The trademark Charmatz raw physicality is there in spasms, amid lengthy periods of stillness and heavy breathing, but the poses are confrontational in their exposing angles and the hurling of limbs consistently punishing and painful. The top tier is too high and sharply lit to be clearly visible often, further heightening the contrasts between visibility and isolation.
Charmatz clearly has something to say and in keeping with much of the dance on the Festival this year, delivers most of his message with aspects of the performance other than the dancers' movements. In the end, the audience may be almost as bruised mentally as the dancers' bodies Don Morris
INTERNATIONAL FESTIVAL Schumann: The Symphonies 1 Scottish Chamber Orchestra Run ended
HHH
IF anything was to be gleaned from the first of two evenings solely devoted to the orchestral outpourings of Robert Schumann, it was how the conflict within this troubled man surfaced in his music.
The highlight came with the performance of his Fourth Symphony, which conductor Sir Charles Mackerras chose to play in its original version (Schumann had withdrawn the original and re-orchestrated it after its first performance went badly. The symphony was not published until 10 years later). The thematic development - Schumann's great strength - was fluid and the movements linked beautifully to created a unified whole. But the orchestration was markedly conservative and while it was interesting to hear how the symphony must have sounded before its reworking, it was easy to see why it had originally been so coolly received.
By contrast, violinist Christian Tetzlaff played the D minor Violin Concerto with aplomb. It was obvious through the music that Schumann was suffering dreadful mental torment at the time. While the orchestration in parts was bleak and bare, the soloist enjoyed some wonderfully moving melodies which really enriched the violin.
It was this ability to write great melodies for individual instruments and smaller ensembles which brought the best out of Schumann. That was not the case with these orchestral works - but they were worth hearing nonetheless.

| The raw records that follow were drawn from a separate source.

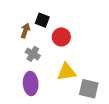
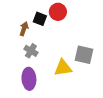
red circle: (61, 37) -> (58, 12), moved
gray square: (89, 89) -> (84, 55), moved

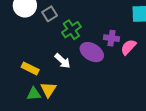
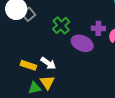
gray square: (50, 14) -> (28, 14), moved
white arrow: (63, 61) -> (48, 63), moved

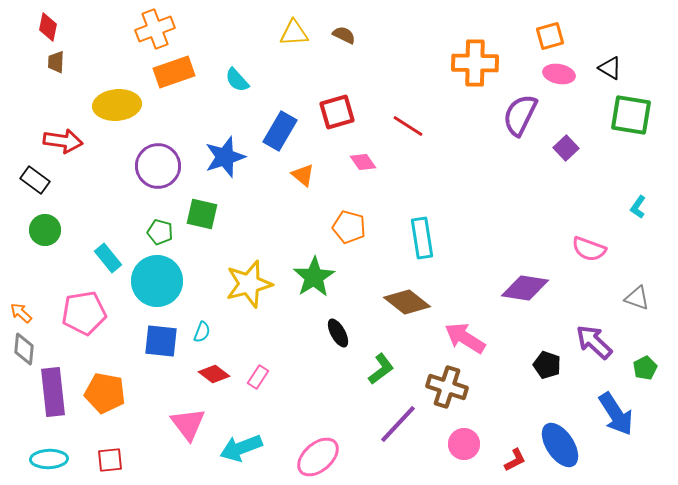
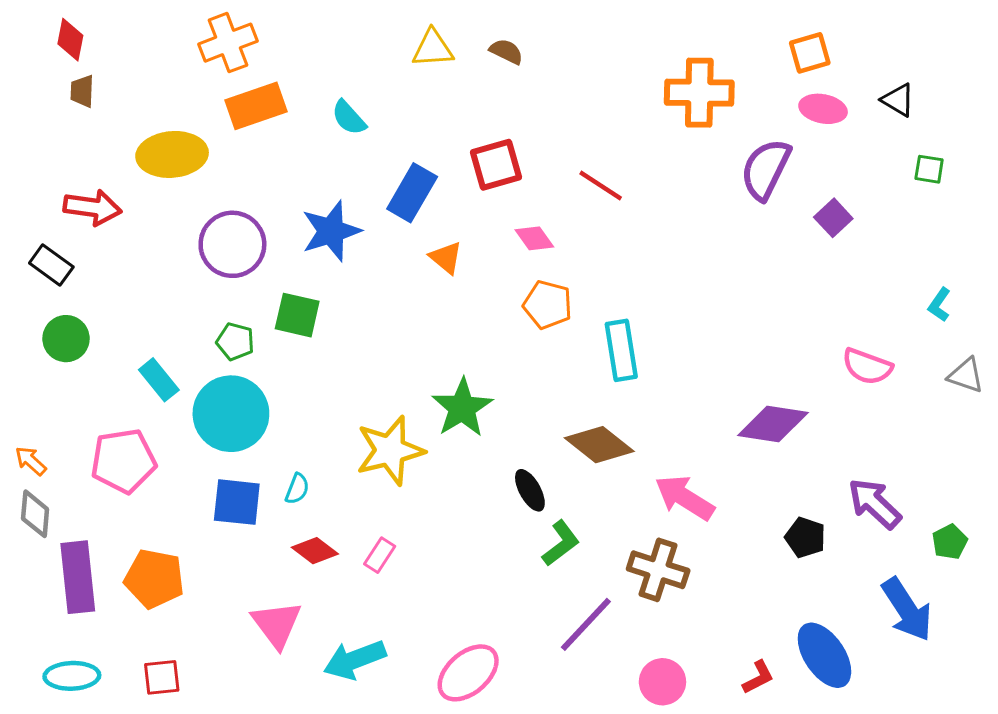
green square: (631, 115) -> (929, 169), size x0.5
orange pentagon: (349, 227) -> (548, 305), moved
yellow star: (249, 284) -> (390, 451), moved
gray triangle: (637, 298) -> (966, 375), moved
black ellipse: (338, 333) -> (530, 490), moved
pink circle: (464, 444) -> (662, 682), moved

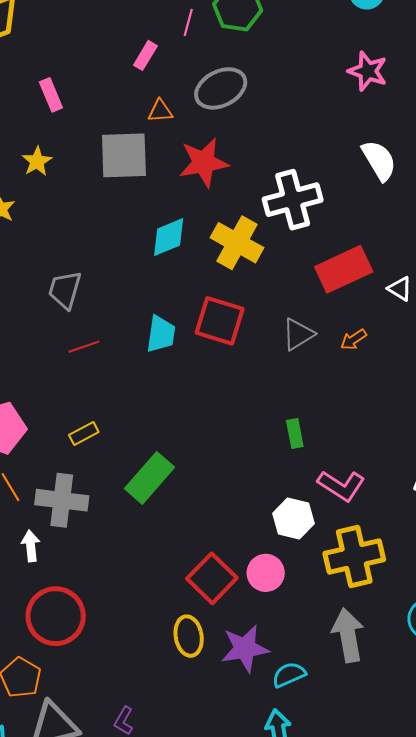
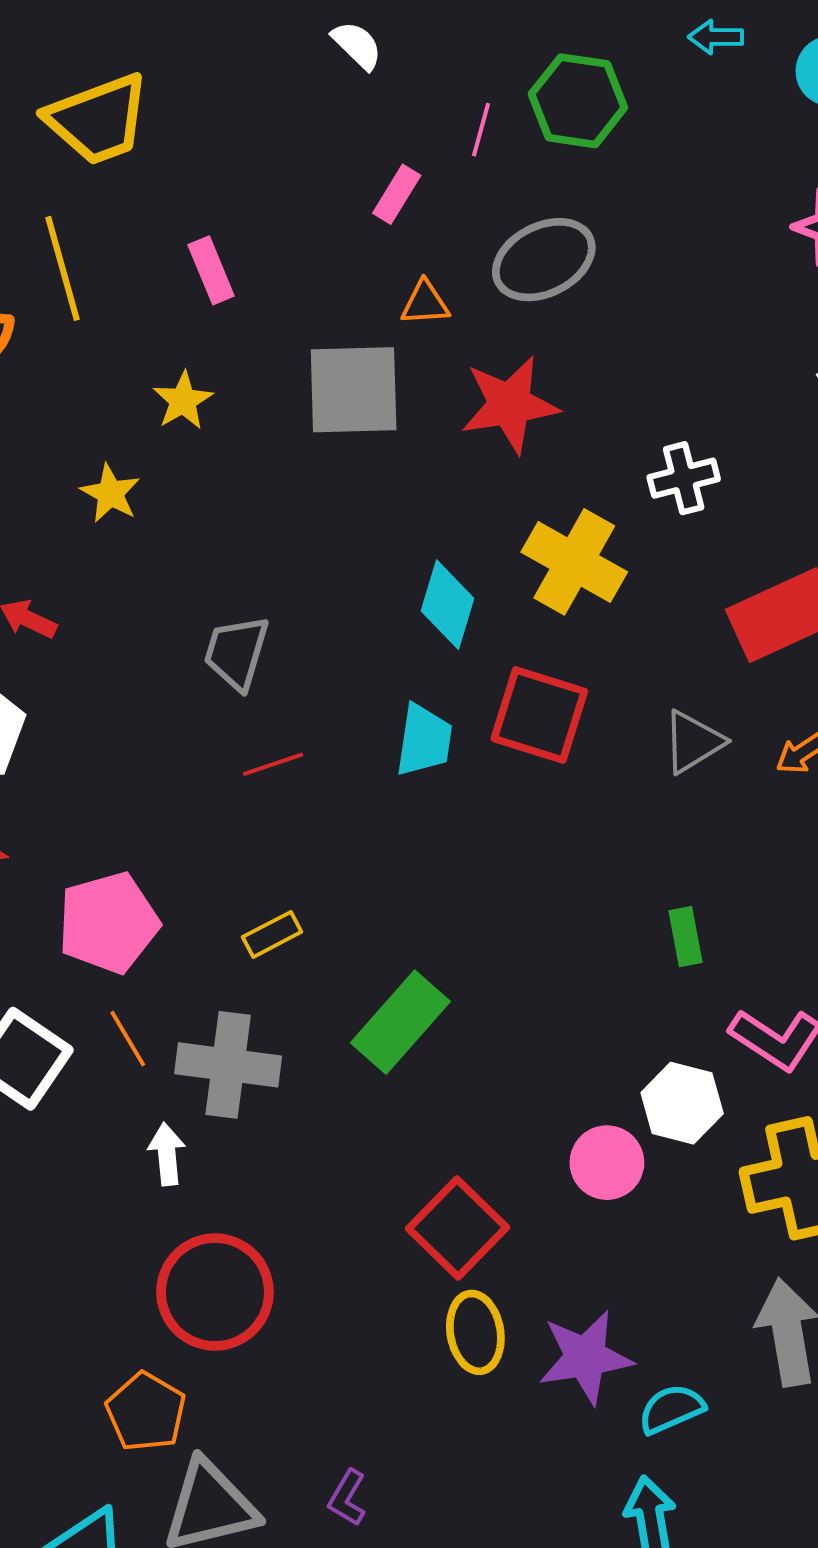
white cross: (293, 200) -> (684, 478), size x0.6
cyan diamond: (169, 237) -> (447, 605), moved, turned -51
pink circle: (266, 573) -> (607, 1163), moved
red square: (212, 578) -> (457, 1228), moved

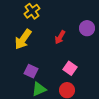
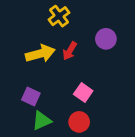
yellow cross: (32, 11) -> (59, 16), moved
yellow arrow: (23, 39) -> (40, 54), moved, turned -140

Philip Gates Festival Fringe The Man Who Committed Thought Patrice Naiambana Assembly Halls until August 30
HHH Patrice Naiambana's one man play about post-colonial Africa is no off-the-peg diatribe against imperialism. None of the characters he plays in this exploration of the dark side of the dark continent is white. It is a complex and mature examination of how the black man has himself conspired to plunge post-colonial Africa into anarchy.
Naiambana plays four archetypal figures from contemporary African society.
There is the poor peasant farmer, scraping a living from his land; the westernised lawyer who evicts him from it; the African dictator who wants the land in the name of progress; and the brutal warlord - shades of Rawanda - who finally kills him for it. The message is that although all power comes from the barrel of a gun, it is not just the man who pulls the trigger who is guilty.
This is a serious and thoughtful production, but far from humourless. The dictator, President Junta, a self-styled "humanitarian dictator" who phones up Tony Blair to discuss modernisation, is a fine comic creation. But all the parts are convincing, from the desperate farmer with his nave faith in Biblical morality to the lawyer with Trevor MacDonald elocution.
Optimistic, it is not. Naiambana offers no easy answers to Africa's desperate predicament. But this is a powerful piece performed by a versatile actor who clearly lives his art.